** TASK STATEMENT **
Below are some entries; reproduce them exactly and leave every picture out.

** Stored items **
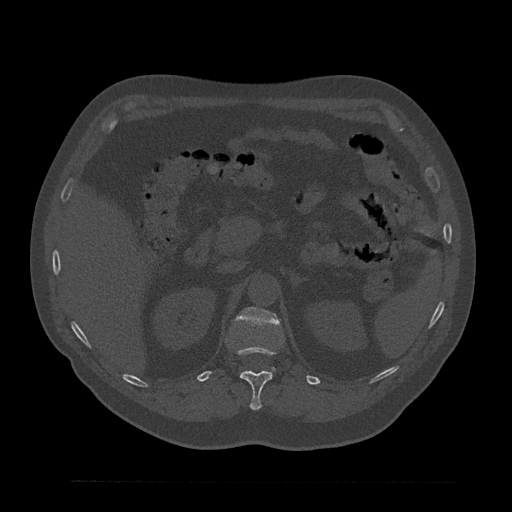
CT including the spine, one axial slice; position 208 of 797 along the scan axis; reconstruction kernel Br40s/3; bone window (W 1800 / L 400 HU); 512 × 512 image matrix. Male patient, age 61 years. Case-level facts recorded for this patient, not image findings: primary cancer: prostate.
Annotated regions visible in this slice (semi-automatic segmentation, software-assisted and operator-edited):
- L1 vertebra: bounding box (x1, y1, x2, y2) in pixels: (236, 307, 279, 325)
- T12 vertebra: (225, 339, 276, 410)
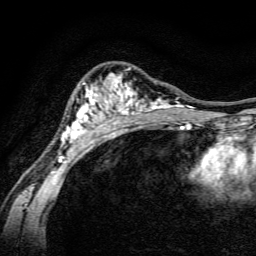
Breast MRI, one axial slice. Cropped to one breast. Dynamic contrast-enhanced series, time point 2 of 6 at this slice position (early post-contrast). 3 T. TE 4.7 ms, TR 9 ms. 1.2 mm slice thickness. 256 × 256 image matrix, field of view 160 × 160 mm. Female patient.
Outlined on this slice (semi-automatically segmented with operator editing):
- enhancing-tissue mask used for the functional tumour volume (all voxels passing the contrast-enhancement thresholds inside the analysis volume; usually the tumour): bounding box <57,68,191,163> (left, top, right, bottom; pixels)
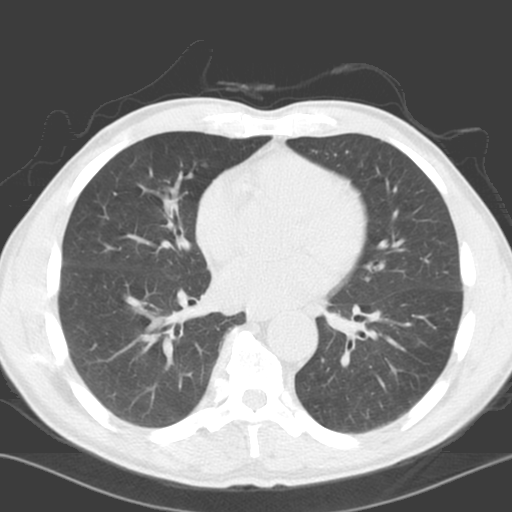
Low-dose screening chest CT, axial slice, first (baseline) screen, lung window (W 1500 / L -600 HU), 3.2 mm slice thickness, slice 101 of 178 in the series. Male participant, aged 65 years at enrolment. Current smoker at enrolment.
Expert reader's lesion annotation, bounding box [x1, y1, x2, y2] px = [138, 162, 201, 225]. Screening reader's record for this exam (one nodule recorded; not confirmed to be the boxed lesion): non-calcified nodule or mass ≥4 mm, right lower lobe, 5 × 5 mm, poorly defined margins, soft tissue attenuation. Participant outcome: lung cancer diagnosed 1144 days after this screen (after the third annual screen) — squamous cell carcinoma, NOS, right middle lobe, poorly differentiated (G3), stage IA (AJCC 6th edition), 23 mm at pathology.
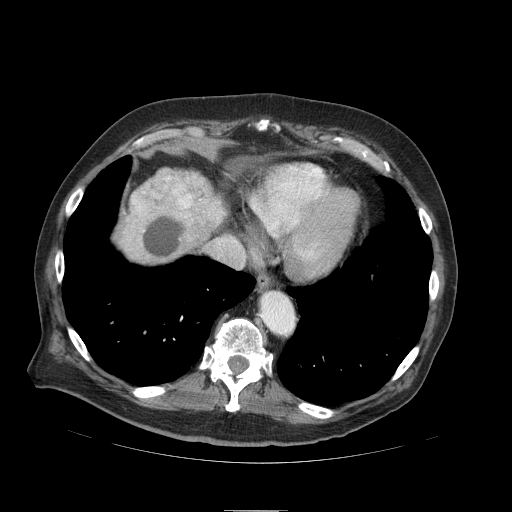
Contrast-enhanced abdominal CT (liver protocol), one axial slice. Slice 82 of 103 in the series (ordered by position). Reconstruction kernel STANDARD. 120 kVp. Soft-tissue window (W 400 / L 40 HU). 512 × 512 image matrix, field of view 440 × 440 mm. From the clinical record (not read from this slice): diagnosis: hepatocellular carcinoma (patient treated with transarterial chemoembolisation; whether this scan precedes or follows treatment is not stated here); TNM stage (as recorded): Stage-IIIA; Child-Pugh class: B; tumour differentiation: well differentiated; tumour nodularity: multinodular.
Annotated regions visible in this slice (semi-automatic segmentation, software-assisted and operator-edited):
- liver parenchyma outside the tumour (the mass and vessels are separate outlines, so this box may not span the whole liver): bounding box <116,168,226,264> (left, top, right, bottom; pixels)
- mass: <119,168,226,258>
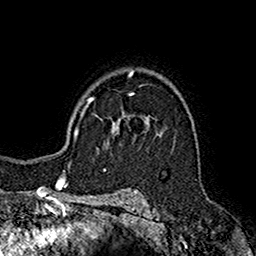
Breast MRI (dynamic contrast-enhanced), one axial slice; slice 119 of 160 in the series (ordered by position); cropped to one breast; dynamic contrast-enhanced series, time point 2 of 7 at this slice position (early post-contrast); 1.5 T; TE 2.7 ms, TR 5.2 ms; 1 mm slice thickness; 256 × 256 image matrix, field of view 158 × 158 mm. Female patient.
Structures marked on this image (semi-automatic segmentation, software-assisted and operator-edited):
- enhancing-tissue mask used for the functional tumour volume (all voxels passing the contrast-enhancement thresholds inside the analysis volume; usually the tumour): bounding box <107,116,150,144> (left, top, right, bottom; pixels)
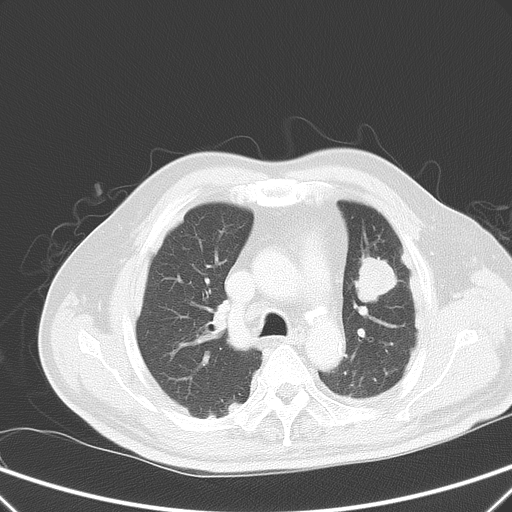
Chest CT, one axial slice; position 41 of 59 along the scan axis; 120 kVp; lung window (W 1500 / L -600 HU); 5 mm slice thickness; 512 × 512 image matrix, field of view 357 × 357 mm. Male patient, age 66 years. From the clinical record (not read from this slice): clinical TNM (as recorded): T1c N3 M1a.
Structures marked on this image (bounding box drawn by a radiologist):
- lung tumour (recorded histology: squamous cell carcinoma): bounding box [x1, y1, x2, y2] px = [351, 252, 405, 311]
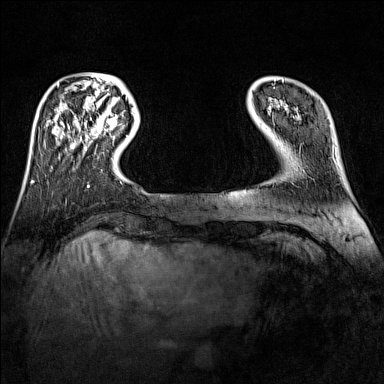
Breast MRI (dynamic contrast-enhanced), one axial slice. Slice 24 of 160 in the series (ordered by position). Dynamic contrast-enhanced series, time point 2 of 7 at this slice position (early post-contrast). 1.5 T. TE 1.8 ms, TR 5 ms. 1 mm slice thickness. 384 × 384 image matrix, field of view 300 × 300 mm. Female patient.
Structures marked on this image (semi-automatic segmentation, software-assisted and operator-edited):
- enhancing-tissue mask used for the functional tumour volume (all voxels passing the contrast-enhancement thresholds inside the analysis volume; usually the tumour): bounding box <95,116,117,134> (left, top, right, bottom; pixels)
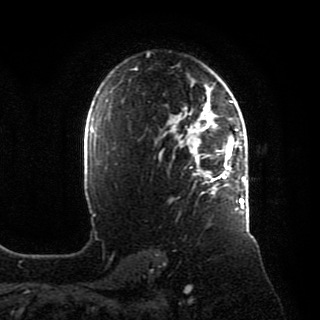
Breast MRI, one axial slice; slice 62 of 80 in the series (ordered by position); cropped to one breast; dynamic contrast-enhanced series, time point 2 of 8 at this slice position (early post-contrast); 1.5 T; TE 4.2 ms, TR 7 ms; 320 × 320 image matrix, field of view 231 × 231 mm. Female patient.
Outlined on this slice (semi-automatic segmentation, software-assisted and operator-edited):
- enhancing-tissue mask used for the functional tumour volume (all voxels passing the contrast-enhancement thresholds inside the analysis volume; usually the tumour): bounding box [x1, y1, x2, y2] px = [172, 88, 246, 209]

** RESULT OF THE TASK **
CT including the spine, one axial slice; position 208 of 797 along the scan axis; reconstruction kernel Br40s/3; bone window (W 1800 / L 400 HU); 512 × 512 image matrix. Male patient, age 61 years. Case-level facts recorded for this patient, not image findings: primary cancer: prostate.
Annotated regions visible in this slice (semi-automatic segmentation, software-assisted and operator-edited):
- L1 vertebra: bounding box (x1, y1, x2, y2) in pixels: (236, 307, 279, 325)
- T12 vertebra: (225, 339, 276, 410)
Breast MRI, one axial slice. Cropped to one breast. Dynamic contrast-enhanced series, time point 2 of 6 at this slice position (early post-contrast). 3 T. TE 4.7 ms, TR 9 ms. 1.2 mm slice thickness. 256 × 256 image matrix, field of view 160 × 160 mm. Female patient.
Outlined on this slice (semi-automatically segmented with operator editing):
- enhancing-tissue mask used for the functional tumour volume (all voxels passing the contrast-enhancement thresholds inside the analysis volume; usually the tumour): bounding box <57,68,191,163> (left, top, right, bottom; pixels)
Low-dose screening chest CT, axial slice, first (baseline) screen, lung window (W 1500 / L -600 HU), 3.2 mm slice thickness, slice 101 of 178 in the series. Male participant, aged 65 years at enrolment. Current smoker at enrolment.
Expert reader's lesion annotation, bounding box [x1, y1, x2, y2] px = [138, 162, 201, 225]. Screening reader's record for this exam (one nodule recorded; not confirmed to be the boxed lesion): non-calcified nodule or mass ≥4 mm, right lower lobe, 5 × 5 mm, poorly defined margins, soft tissue attenuation. Participant outcome: lung cancer diagnosed 1144 days after this screen (after the third annual screen) — squamous cell carcinoma, NOS, right middle lobe, poorly differentiated (G3), stage IA (AJCC 6th edition), 23 mm at pathology.
Contrast-enhanced abdominal CT (liver protocol), one axial slice. Slice 82 of 103 in the series (ordered by position). Reconstruction kernel STANDARD. 120 kVp. Soft-tissue window (W 400 / L 40 HU). 512 × 512 image matrix, field of view 440 × 440 mm. From the clinical record (not read from this slice): diagnosis: hepatocellular carcinoma (patient treated with transarterial chemoembolisation; whether this scan precedes or follows treatment is not stated here); TNM stage (as recorded): Stage-IIIA; Child-Pugh class: B; tumour differentiation: well differentiated; tumour nodularity: multinodular.
Annotated regions visible in this slice (semi-automatic segmentation, software-assisted and operator-edited):
- liver parenchyma outside the tumour (the mass and vessels are separate outlines, so this box may not span the whole liver): bounding box <116,168,226,264> (left, top, right, bottom; pixels)
- mass: <119,168,226,258>
Breast MRI (dynamic contrast-enhanced), one axial slice; slice 119 of 160 in the series (ordered by position); cropped to one breast; dynamic contrast-enhanced series, time point 2 of 7 at this slice position (early post-contrast); 1.5 T; TE 2.7 ms, TR 5.2 ms; 1 mm slice thickness; 256 × 256 image matrix, field of view 158 × 158 mm. Female patient.
Structures marked on this image (semi-automatic segmentation, software-assisted and operator-edited):
- enhancing-tissue mask used for the functional tumour volume (all voxels passing the contrast-enhancement thresholds inside the analysis volume; usually the tumour): bounding box <107,116,150,144> (left, top, right, bottom; pixels)
Chest CT, one axial slice; position 41 of 59 along the scan axis; 120 kVp; lung window (W 1500 / L -600 HU); 5 mm slice thickness; 512 × 512 image matrix, field of view 357 × 357 mm. Male patient, age 66 years. From the clinical record (not read from this slice): clinical TNM (as recorded): T1c N3 M1a.
Structures marked on this image (bounding box drawn by a radiologist):
- lung tumour (recorded histology: squamous cell carcinoma): bounding box [x1, y1, x2, y2] px = [351, 252, 405, 311]
Breast MRI (dynamic contrast-enhanced), one axial slice. Slice 24 of 160 in the series (ordered by position). Dynamic contrast-enhanced series, time point 2 of 7 at this slice position (early post-contrast). 1.5 T. TE 1.8 ms, TR 5 ms. 1 mm slice thickness. 384 × 384 image matrix, field of view 300 × 300 mm. Female patient.
Structures marked on this image (semi-automatic segmentation, software-assisted and operator-edited):
- enhancing-tissue mask used for the functional tumour volume (all voxels passing the contrast-enhancement thresholds inside the analysis volume; usually the tumour): bounding box <95,116,117,134> (left, top, right, bottom; pixels)
Breast MRI, one axial slice; slice 62 of 80 in the series (ordered by position); cropped to one breast; dynamic contrast-enhanced series, time point 2 of 8 at this slice position (early post-contrast); 1.5 T; TE 4.2 ms, TR 7 ms; 320 × 320 image matrix, field of view 231 × 231 mm. Female patient.
Outlined on this slice (semi-automatic segmentation, software-assisted and operator-edited):
- enhancing-tissue mask used for the functional tumour volume (all voxels passing the contrast-enhancement thresholds inside the analysis volume; usually the tumour): bounding box [x1, y1, x2, y2] px = [172, 88, 246, 209]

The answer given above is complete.